Hacker News new | ask | show | jobs
by vinceguidry 4510 days ago
If their goal is to see where it's customers are going, hashing the data with MD5 is a very strange way to go about it. Sure you can break the encryption, but unless their favorite activity to do is run expensive compute farms, they're not going to bother.
5 comments

I assume if that's the objective they just maintain a list of domains they are looking for and match their hashes to the ones they fetch from the users.

I guess it's a way for them to pretend they're not actually invading the user's privacy, just looking for certain websites. That's pretty weak though.

Why can't the MD5 be to protect their own list? They have a bunch of urls they want to block. They don't want to share the list. They md5 each entry on the list to prevent trivial discovery of these urls.
That's a good point actually, if the check is done locally I'd be curious to know which domains they're looking for. If someone could get the list of hashes I'm sure it wouldn't take long before someone manages to bruteforce them with a rainbow table.
Assuming it's a list of cheating-related websites you wouldn't even need a rainbow table, you just post the list of hashes to a cheating forum, have forum users compare their DNS entries and post the hits.
Well, look at it this way, if you were a programmer for Valve looking to solve that problem, wouldn't you think MD5 is decent enough?
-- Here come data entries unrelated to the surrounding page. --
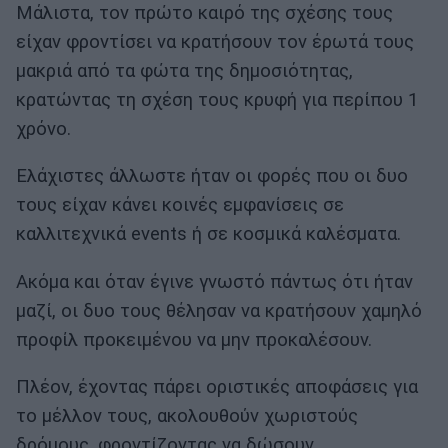
Μάλιστα, τον πρώτο καιρό της σχέσης τους
είχαν φροντίσει να κρατήσουν τον έρωτά τους
μακριά από τα φώτα της δημοσιότητας,
κρατώντας τη σχέση τους κρυφή για περίπου 1
χρόνο.
Ελάχιστες άλλωστε ήταν οι φορές που οι δυο
τους είχαν κάνει κοινές εμφανίσεις σε
καλλιτεχνικά events ή σε κοσμικά καλέσματα.
Ακόμα και όταν έγινε γνωστό πάντως ότι ήταν
μαζί, οι δυο τους θέλησαν να κρατήσουν χαμηλό
προφίλ προκειμένου να μην προκαλέσουν.
Πλέον, έχοντας πάρει οριστικές αποφάσεις για
το μέλλον τους, ακολουθούν χωριστούς
δρόμους, φροντίζοντας να δώσουν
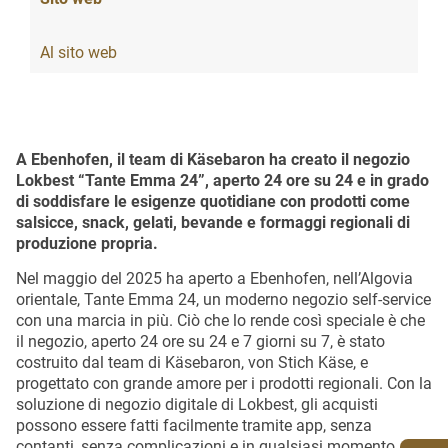
Al sito web
A Ebenhofen, il team di Käsebaron ha creato il negozio
Lokbest “Tante Emma 24”, aperto 24 ore su 24 e in grado
di soddisfare le esigenze quotidiane con prodotti come
salsicce, snack, gelati, bevande e formaggi regionali di
produzione propria.
Nel maggio del 2025 ha aperto a Ebenhofen, nell’Algovia
orientale, Tante Emma 24, un moderno negozio self-service
con una marcia in più. Ciò che lo rende così speciale è che
il negozio, aperto 24 ore su 24 e 7 giorni su 7, è stato
costruito dal team di Käsebaron, von Stich Käse, e
progettato con grande amore per i prodotti regionali. Con la
soluzione di negozio digitale di Lokbest, gli acquisti
possono essere fatti facilmente tramite app, senza
contanti, senza complicazioni e in qualsiasi momento.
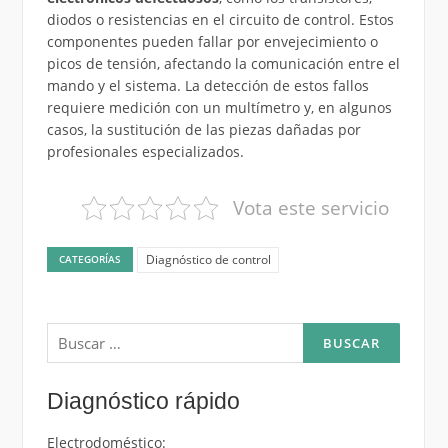
diodos o resistencias en el circuito de control. Estos
componentes pueden fallar por envejecimiento o
picos de tensión, afectando la comunicación entre el
mando y el sistema. La detección de estos fallos
requiere medición con un multímetro y, en algunos
casos, la sustitución de las piezas dañadas por
profesionales especializados.
Vota este servicio
Diagnóstico de control
CATEGORÍAS
Buscar:
Diagnóstico rápido
Electrodoméstico:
A stronger algorithm + salt would be slower for no real benefit.
I meant it was a "weak" excuse, you're right that a stronger algorithm wouldn't change much.
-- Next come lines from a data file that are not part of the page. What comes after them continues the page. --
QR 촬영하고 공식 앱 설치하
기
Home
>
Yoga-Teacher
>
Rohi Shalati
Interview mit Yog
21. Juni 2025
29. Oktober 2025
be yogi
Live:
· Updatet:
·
In fact, after reading the code and the rest of the thread I'm starting to believe it might be for obfuscation rather than protecting the user's "privacy".

MD5 != encryption.

It's trivial to MD5 a list of common domains, or any other ones of interest, and compare that to the user's list.

Unfortunately the space of all possible web addresses is much (MUCH!) smaller than the space of possible MD5 outputs (modulo the deep web). This means it is much easier to reverse. It just means iterating over the ~billions/trillions of incriminating pages you want to search for and collecting hits rather than brute forcing the MD5.

This absolutely represents a privacy invasion.

Except their favorite activity is to run expensive computer farms
Or they have a hash dictionary of domains they're interested in whether or not you've visited. That is, maybe they don't care about you're midget porn habit, but do care if you visit a competitors web site.